In a genre that isn’t exactly overflowing with competition – one of the high points is Clint Eastwood’s lame Everything Which Way But Loose – Dunston Checks In is frivolous and funny enough to stand on its own.
Feisty and mischievous, with an adorable pair of droopy-dog eyes, Dunston is an orangutan being forced by his owner, Lord Rutledge, to rob the rooms of the five-star Majestic Hotel. Jason Alexander stars as Robert, the hotel manager who must free Dunston from his abusive owner while maintaining order on the eve of the hotel’s elegant Crystal Ball.
The movie is basically critic-proof. (Who am I to say that Dunston can’t act?)
To expect too much from this sort of fluff isn’t fair, which makes the movie basically critic-proof. (Who am I to say that Dunston can’t act?) The closest gauge to whether such a movie works is to compare the number of times the kids laugh to the number of times the parents groan.
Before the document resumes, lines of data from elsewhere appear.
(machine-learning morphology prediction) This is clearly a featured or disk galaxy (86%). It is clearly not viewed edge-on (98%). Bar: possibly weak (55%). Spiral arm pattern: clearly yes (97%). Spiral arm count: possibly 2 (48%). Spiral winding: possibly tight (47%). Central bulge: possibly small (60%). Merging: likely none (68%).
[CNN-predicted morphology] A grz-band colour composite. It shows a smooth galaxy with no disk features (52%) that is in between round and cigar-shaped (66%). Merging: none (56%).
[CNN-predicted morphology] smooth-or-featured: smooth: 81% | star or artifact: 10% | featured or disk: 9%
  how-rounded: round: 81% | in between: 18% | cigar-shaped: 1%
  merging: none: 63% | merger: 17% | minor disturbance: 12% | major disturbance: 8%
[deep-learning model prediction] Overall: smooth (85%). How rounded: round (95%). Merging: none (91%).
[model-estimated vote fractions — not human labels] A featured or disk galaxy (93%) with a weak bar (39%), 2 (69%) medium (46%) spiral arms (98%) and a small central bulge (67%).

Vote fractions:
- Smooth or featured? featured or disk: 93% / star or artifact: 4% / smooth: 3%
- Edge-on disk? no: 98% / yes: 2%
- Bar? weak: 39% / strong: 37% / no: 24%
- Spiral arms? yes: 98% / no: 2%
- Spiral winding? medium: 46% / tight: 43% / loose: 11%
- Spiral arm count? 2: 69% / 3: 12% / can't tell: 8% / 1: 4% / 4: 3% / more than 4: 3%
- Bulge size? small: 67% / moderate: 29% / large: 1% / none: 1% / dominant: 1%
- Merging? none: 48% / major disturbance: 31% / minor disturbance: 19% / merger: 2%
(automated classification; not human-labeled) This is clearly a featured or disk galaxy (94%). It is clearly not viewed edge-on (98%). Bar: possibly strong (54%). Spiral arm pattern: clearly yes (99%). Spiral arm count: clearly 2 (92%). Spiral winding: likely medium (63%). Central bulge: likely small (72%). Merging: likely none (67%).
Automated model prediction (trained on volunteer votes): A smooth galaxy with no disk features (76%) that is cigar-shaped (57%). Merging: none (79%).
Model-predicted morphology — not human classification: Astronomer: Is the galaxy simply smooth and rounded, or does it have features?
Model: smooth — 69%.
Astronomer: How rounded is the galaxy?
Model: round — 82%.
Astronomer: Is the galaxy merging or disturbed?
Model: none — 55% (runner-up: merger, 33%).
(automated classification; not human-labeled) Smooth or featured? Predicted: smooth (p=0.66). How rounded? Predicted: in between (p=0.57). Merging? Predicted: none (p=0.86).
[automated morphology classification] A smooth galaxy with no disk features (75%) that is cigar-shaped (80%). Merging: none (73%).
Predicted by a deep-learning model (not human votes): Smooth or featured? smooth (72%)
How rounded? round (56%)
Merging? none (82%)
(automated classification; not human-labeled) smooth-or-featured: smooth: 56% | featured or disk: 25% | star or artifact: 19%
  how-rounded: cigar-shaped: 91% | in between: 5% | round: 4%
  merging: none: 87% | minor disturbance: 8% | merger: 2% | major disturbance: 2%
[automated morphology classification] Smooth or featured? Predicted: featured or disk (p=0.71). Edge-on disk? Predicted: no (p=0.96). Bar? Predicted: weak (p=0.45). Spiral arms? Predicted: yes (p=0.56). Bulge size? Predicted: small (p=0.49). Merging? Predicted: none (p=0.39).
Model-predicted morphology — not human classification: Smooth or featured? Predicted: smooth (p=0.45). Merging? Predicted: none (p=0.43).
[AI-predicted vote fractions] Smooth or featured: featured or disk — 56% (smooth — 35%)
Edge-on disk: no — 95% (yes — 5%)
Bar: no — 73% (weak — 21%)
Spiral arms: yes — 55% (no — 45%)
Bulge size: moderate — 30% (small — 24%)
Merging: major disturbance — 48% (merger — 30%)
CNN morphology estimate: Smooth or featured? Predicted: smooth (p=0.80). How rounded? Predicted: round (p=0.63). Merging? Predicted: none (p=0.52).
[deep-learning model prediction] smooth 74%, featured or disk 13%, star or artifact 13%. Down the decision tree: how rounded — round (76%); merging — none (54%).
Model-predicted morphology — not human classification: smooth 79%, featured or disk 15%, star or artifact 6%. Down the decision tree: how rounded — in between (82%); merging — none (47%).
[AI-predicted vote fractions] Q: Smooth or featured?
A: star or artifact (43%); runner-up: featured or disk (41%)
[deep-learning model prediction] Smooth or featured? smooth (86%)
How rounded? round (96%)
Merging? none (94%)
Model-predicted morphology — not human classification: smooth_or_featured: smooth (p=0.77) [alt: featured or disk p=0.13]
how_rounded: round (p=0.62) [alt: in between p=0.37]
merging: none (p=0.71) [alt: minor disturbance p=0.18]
From that point of view, Dunston succeeds: The smiles on my 9-year-old sister-in-law’s face far outweighed the few frowns on my own. Dunston Checks In is a nicely paced series of gags that, while only mildly diverting for adults, are irresistibly amusing to kids.
Alexander, though working with material far inferior to what he is used to on Seinfeld, manages to turn in a charming variation of Charles Grodin’s infamous slow burn. Having the most fun on screen – and easily the most engaging to watch – is Rupert Everett playing the villain, Lord Rutledge, to the hilt.
As Dunston escapes and wreaks havoc throughout the hotel, the bits are sometimes routine (putting underwear on his head, sneaking into bed with Alexander) and sometimes inspired (watching Planet of the Apes, using a fanny pack while stealing jewels). For an hour and a half of harmless, cartoonish fun, Dunston will do.